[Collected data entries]
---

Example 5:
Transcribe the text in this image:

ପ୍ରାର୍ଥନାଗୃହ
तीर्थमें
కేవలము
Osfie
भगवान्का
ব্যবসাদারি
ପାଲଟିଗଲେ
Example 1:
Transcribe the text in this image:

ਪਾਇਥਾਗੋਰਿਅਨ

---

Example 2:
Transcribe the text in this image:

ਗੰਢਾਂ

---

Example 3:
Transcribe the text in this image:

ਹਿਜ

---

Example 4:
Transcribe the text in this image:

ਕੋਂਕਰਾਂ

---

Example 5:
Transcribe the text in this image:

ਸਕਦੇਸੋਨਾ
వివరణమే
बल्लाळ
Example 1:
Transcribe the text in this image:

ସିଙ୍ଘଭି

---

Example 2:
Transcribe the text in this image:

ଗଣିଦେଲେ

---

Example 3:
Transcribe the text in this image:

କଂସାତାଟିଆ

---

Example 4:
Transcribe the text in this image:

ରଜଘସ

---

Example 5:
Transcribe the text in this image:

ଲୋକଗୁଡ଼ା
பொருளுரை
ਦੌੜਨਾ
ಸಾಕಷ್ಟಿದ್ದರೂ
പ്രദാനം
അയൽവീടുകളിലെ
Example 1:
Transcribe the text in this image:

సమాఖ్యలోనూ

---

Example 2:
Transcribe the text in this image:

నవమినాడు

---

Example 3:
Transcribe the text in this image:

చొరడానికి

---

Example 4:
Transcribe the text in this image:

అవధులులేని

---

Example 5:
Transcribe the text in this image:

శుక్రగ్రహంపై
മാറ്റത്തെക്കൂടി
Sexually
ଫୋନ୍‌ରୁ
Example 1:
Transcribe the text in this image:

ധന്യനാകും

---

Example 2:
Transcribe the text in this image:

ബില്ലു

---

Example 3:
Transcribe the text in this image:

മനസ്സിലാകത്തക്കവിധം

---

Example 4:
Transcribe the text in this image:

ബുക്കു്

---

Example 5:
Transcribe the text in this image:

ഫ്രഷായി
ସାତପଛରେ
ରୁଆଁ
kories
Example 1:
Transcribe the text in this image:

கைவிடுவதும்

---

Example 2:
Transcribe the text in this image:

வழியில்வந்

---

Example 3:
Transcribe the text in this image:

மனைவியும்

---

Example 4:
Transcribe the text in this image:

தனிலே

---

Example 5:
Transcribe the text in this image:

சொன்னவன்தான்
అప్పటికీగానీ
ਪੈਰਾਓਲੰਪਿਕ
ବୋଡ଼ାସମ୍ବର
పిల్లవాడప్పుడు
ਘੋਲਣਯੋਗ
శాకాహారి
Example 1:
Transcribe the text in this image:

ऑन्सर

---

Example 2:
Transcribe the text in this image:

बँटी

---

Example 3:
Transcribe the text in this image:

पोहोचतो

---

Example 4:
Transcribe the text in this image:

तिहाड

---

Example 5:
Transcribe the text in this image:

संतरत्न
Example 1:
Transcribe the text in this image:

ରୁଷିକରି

* _EXERCISE BRIEF_: Restate the data above word for word.

* _ANSWER FOR THE TASK_:
---

Example 5:
Transcribe the text in this image:

ପ୍ରାର୍ଥନାଗୃହ
तीर्थमें
కేవలము
Osfie
भगवान्का
ব্যবসাদারি
ପାଲଟିଗଲେ
Example 1:
Transcribe the text in this image:

ਪਾਇਥਾਗੋਰਿਅਨ

---

Example 2:
Transcribe the text in this image:

ਗੰਢਾਂ

---

Example 3:
Transcribe the text in this image:

ਹਿਜ

---

Example 4:
Transcribe the text in this image:

ਕੋਂਕਰਾਂ

---

Example 5:
Transcribe the text in this image:

ਸਕਦੇਸੋਨਾ
వివరణమే
बल्लाळ
Example 1:
Transcribe the text in this image:

ସିଙ୍ଘଭି

---

Example 2:
Transcribe the text in this image:

ଗଣିଦେଲେ

---

Example 3:
Transcribe the text in this image:

କଂସାତାଟିଆ

---

Example 4:
Transcribe the text in this image:

ରଜଘସ

---

Example 5:
Transcribe the text in this image:

ଲୋକଗୁଡ଼ା
பொருளுரை
ਦੌੜਨਾ
ಸಾಕಷ್ಟಿದ್ದರೂ
പ്രദാനം
അയൽവീടുകളിലെ
Example 1:
Transcribe the text in this image:

సమాఖ్యలోనూ

---

Example 2:
Transcribe the text in this image:

నవమినాడు

---

Example 3:
Transcribe the text in this image:

చొరడానికి

---

Example 4:
Transcribe the text in this image:

అవధులులేని

---

Example 5:
Transcribe the text in this image:

శుక్రగ్రహంపై
മാറ്റത്തെക്കൂടി
Sexually
ଫୋନ୍‌ରୁ
Example 1:
Transcribe the text in this image:

ധന്യനാകും

---

Example 2:
Transcribe the text in this image:

ബില്ലു

---

Example 3:
Transcribe the text in this image:

മനസ്സിലാകത്തക്കവിധം

---

Example 4:
Transcribe the text in this image:

ബുക്കു്

---

Example 5:
Transcribe the text in this image:

ഫ്രഷായി
ସାତପଛରେ
ରୁଆଁ
kories
Example 1:
Transcribe the text in this image:

கைவிடுவதும்

---

Example 2:
Transcribe the text in this image:

வழியில்வந்

---

Example 3:
Transcribe the text in this image:

மனைவியும்

---

Example 4:
Transcribe the text in this image:

தனிலே

---

Example 5:
Transcribe the text in this image:

சொன்னவன்தான்
అప్పటికీగానీ
ਪੈਰਾਓਲੰਪਿਕ
ବୋଡ଼ାସମ୍ବର
పిల్లవాడప్పుడు
ਘੋਲਣਯੋਗ
శాకాహారి
Example 1:
Transcribe the text in this image:

ऑन्सर

---

Example 2:
Transcribe the text in this image:

बँटी

---

Example 3:
Transcribe the text in this image:

पोहोचतो

---

Example 4:
Transcribe the text in this image:

तिहाड

---

Example 5:
Transcribe the text in this image:

संतरत्न
Example 1:
Transcribe the text in this image:

ରୁଷିକରି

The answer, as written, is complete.